| Directions for this task |
Your answer should consist only of the lines below from the one with "(6 <= 1.97) and" through the one with "(6 <= 2.07) and", copied exactly.

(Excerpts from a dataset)
◆ ◆ ◆
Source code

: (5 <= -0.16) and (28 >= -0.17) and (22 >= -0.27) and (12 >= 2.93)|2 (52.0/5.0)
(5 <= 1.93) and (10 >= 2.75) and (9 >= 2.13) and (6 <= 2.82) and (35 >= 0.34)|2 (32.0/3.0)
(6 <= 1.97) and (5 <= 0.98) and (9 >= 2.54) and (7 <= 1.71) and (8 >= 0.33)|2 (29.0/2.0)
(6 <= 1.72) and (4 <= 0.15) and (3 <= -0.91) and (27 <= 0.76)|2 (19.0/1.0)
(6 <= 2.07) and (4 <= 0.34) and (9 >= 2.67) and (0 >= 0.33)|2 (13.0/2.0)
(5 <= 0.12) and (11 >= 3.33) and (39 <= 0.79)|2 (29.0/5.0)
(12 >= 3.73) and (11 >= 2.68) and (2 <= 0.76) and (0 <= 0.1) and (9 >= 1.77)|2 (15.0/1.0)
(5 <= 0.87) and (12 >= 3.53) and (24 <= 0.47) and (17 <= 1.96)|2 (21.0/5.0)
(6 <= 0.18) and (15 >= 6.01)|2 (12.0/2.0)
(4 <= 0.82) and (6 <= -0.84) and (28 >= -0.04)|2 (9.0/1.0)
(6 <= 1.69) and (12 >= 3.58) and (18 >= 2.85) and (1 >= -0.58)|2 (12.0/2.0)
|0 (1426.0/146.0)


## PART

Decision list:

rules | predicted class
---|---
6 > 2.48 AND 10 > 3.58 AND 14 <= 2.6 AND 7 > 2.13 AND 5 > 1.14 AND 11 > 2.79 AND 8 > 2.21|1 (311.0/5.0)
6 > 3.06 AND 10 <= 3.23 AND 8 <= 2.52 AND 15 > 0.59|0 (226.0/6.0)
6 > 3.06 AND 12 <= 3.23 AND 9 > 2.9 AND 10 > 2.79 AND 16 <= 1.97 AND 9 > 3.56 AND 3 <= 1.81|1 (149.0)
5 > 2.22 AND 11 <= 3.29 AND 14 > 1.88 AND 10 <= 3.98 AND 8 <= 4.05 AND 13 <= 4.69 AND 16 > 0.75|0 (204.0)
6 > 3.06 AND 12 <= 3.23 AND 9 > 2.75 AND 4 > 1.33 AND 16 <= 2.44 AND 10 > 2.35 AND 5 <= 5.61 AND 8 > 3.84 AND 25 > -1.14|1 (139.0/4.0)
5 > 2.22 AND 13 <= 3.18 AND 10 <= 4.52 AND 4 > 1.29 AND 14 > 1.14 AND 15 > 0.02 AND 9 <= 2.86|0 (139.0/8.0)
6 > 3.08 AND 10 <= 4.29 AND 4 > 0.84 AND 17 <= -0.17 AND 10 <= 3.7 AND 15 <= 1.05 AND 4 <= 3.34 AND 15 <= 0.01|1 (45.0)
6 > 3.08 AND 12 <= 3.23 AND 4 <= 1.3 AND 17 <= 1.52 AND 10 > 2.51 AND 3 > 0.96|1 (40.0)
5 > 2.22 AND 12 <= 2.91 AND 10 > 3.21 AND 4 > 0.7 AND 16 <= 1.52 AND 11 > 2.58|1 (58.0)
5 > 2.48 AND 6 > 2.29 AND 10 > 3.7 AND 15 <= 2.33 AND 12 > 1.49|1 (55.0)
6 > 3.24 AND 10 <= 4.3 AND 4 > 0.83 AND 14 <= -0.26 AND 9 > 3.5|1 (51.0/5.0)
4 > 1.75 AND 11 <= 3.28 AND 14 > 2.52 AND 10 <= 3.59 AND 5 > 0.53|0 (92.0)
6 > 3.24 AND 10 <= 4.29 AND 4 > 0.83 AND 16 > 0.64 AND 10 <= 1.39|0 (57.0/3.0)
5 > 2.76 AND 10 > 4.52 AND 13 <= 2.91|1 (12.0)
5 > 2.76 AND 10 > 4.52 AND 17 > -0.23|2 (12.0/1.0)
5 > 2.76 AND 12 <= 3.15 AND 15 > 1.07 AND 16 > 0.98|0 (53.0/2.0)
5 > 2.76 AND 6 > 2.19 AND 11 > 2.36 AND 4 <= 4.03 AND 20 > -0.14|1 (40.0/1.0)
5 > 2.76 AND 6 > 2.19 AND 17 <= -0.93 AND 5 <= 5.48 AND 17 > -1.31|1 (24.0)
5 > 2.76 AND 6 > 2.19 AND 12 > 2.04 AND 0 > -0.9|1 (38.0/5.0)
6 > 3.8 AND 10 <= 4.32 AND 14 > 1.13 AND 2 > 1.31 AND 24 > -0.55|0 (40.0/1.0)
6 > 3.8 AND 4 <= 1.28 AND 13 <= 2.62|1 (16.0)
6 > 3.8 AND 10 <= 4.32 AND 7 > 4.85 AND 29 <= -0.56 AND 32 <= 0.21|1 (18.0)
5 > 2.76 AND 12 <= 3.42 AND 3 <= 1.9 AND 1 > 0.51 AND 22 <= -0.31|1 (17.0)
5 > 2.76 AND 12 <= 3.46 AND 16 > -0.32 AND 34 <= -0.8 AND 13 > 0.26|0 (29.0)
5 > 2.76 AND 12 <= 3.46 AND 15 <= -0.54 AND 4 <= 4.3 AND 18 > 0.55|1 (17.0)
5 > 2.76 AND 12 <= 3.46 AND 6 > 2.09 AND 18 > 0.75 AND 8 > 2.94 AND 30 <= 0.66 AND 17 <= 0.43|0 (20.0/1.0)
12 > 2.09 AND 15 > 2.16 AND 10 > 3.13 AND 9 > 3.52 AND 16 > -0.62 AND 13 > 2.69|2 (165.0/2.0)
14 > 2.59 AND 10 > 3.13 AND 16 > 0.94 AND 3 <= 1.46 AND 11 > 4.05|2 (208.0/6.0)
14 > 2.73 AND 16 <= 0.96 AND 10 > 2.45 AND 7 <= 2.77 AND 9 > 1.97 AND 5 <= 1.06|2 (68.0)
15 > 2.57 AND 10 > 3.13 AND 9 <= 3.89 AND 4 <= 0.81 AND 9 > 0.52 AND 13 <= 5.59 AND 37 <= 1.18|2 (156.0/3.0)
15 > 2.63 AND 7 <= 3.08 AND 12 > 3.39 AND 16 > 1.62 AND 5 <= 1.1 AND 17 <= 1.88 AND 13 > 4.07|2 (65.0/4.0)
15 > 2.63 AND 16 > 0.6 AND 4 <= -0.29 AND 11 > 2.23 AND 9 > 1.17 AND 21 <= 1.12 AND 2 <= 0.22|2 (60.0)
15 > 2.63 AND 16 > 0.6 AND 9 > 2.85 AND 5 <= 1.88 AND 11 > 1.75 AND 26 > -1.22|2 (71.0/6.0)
◆ ◆ ◆
| Solved problem |
(6 <= 1.97) and (5 <= 0.98) and (9 >= 2.54) and (7 <= 1.71) and (8 >= 0.33)|2 (29.0/2.0)
(6 <= 1.72) and (4 <= 0.15) and (3 <= -0.91) and (27 <= 0.76)|2 (19.0/1.0)
(6 <= 2.07) and (4 <= 0.34) and (9 >= 2.67) and (0 >= 0.33)|2 (13.0/2.0)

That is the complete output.